The crazy torrential downpours were in stark contrast to the drought that characterized the weather of the city over much of the past year—apparently Sonny’s prayer for rain worked.

“When it rains, it pours” seems to apply well to the city’s weather situation. It also happens to apply well to the way I feel about information overload, a problem that seems to be particular to our generation.

The concept of “information overload” is not new; Alvin Toffler coined the term in the 1970s in his book Future Shock. Toffler defined information overload as being overwhelmed by copious amounts of information, to the point that people cannot differentiate between what is important and what is irrelevant. He describes a time when people become desensitized to information and cannot utilize it effectively.

Just as the rain has inundated the city and brought many of the city’s operations to a halt (except Tech, of course; we never close down the school or cancel classes), information overload has the potential to drown out the important information and make simple tasks incredibly difficult to complete.

It’s great that we live in a digital world and that everything is at our fingertips. Ideally, to find something, all we need to do is to hop on the “information superhighway” better known as the internet, pop a few words into a search box and voila: we find just the thing we are looking for. But anyone who has searched for something online knows that it’s not always that simple. Everything is on the web now—literally, everything. Sometimes that makes it extremely difficult to zero in on the information that we need.

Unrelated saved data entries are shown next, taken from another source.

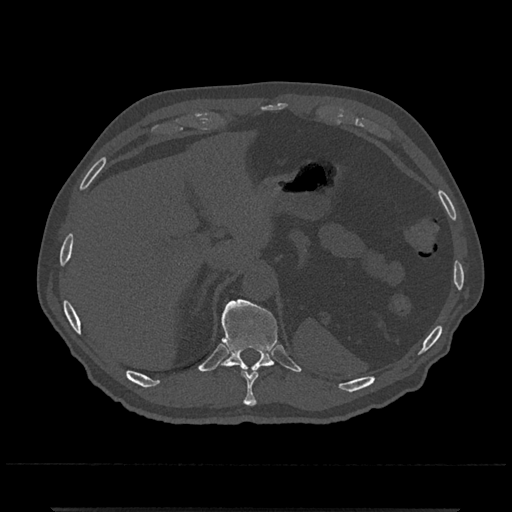
CT including the spine, one axial slice; slice 514 of 797 in the series (ordered by position); reconstruction kernel Br40s/3; bone window (W 1800 / L 400 HU); 0.5 mm slice thickness; 512 × 512 image matrix. Patient: male, 67 years. From the clinical record (not read from this slice): primary cancer: prostate.
Outlined on this slice (semi-automatic segmentation, software-assisted and operator-edited):
- T10 vertebra: bounding box <242,370,258,406> (left, top, right, bottom; pixels)
- T11 vertebra: <216,299,278,372>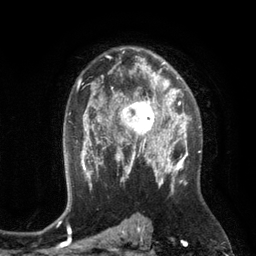
Breast MRI (dynamic contrast-enhanced), one axial slice. Slice 81 of 134 in the series (ordered by position). Cropped to one breast. Dynamic contrast-enhanced series, time point 2 of 6 at this slice position (early post-contrast). 3 T. TE 2.8 ms, TR 6.9 ms. 1.2 mm slice thickness. 256 × 256 image matrix, field of view 190 × 190 mm. Female patient.
Structures marked on this image (semi-automatically segmented with operator editing):
- enhancing-tissue mask used for the functional tumour volume (all voxels passing the contrast-enhancement thresholds inside the analysis volume; usually the tumour): bounding box [x1, y1, x2, y2] px = [110, 84, 172, 149]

Between the news sites, the blogs, the wikis, the tweets, the e-mails, the RSS feeds and countless other sources of information, sometimes the situation becomes more like looking for a needle in a digital haystack. Technologies that were created to make our lives easier and more connected are becoming sources of frustration.

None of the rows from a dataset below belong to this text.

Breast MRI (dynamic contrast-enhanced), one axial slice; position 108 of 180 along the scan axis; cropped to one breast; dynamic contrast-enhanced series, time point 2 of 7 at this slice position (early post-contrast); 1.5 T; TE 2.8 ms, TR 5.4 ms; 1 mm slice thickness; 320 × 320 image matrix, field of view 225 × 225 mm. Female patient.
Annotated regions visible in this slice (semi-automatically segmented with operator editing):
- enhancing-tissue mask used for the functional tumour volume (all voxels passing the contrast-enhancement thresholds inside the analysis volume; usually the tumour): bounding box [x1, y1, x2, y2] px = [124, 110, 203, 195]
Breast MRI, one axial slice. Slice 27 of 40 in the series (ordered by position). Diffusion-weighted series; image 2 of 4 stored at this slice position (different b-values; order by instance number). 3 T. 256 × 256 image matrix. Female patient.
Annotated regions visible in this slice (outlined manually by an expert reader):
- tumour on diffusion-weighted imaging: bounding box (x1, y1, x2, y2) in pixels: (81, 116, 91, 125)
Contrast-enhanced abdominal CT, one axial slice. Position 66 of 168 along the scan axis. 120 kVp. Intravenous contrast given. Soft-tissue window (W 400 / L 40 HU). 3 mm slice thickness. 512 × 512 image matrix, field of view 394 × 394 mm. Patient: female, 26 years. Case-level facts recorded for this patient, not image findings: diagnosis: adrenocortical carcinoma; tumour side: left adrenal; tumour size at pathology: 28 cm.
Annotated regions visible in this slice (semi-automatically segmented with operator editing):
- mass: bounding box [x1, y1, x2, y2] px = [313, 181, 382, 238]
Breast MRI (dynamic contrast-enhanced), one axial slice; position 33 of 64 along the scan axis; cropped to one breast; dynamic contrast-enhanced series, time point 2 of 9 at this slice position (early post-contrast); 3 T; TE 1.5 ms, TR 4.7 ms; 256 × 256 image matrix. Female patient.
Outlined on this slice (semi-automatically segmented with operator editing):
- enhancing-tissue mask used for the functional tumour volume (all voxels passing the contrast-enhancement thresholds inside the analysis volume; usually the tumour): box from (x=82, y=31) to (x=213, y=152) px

Take the simple task of managing an e-mail inbox, for example. In this day and age, we receive so many e-mails in one day and have to sit down and manually sift through each message to extract the important ones from the inbox. That little number in parentheses that enumerates how many unread messages we have often multiplies in a matter of minutes. It becomes a chore and an extremely time-consuming daily task.

The reason why situations like these often arise is because of the age in which we live. We no longer have to go to a library, pore over a book nor talk to a live person in order to find the things that we need. Only a few decades ago information was largely a passive resource. Now, it’s an active resource that is being pushed onto us every second. Because of this very fact, we cannot afford to be passive about managing information anymore; we must actively manage the information that comes our way in order to maintain its usefulness or otherwise face a flood of superfluous information.

On a small scale, that means organizing our digital lives by using little things like folders, bookmarks and filters, to name a few small things. Taking a bit of time to sort things out will definitely make our digital existences a bit more productive.

However, thinking about things on a larger and broader scale, information overload is a problem that will continue to grow fast into the future unless we start thinking about how to control it now. While we will never be able to stifle the growth of information, we can come up with ways to more effectively utilize it.

This is our generation’s unique challenge: to maintain relevance in a world of e-junk. Our generation is still figuring out how to manage the incredible influx of information that has been made available in the past two or three decades. I’m pretty sure that information overload is just a type of growing pain that we have to deal with until some geniuses come up with a way to streamline and optimize the way we get our information.

Until then, we should actively be taking steps to deal with the issue, instead of letting our inboxes explode.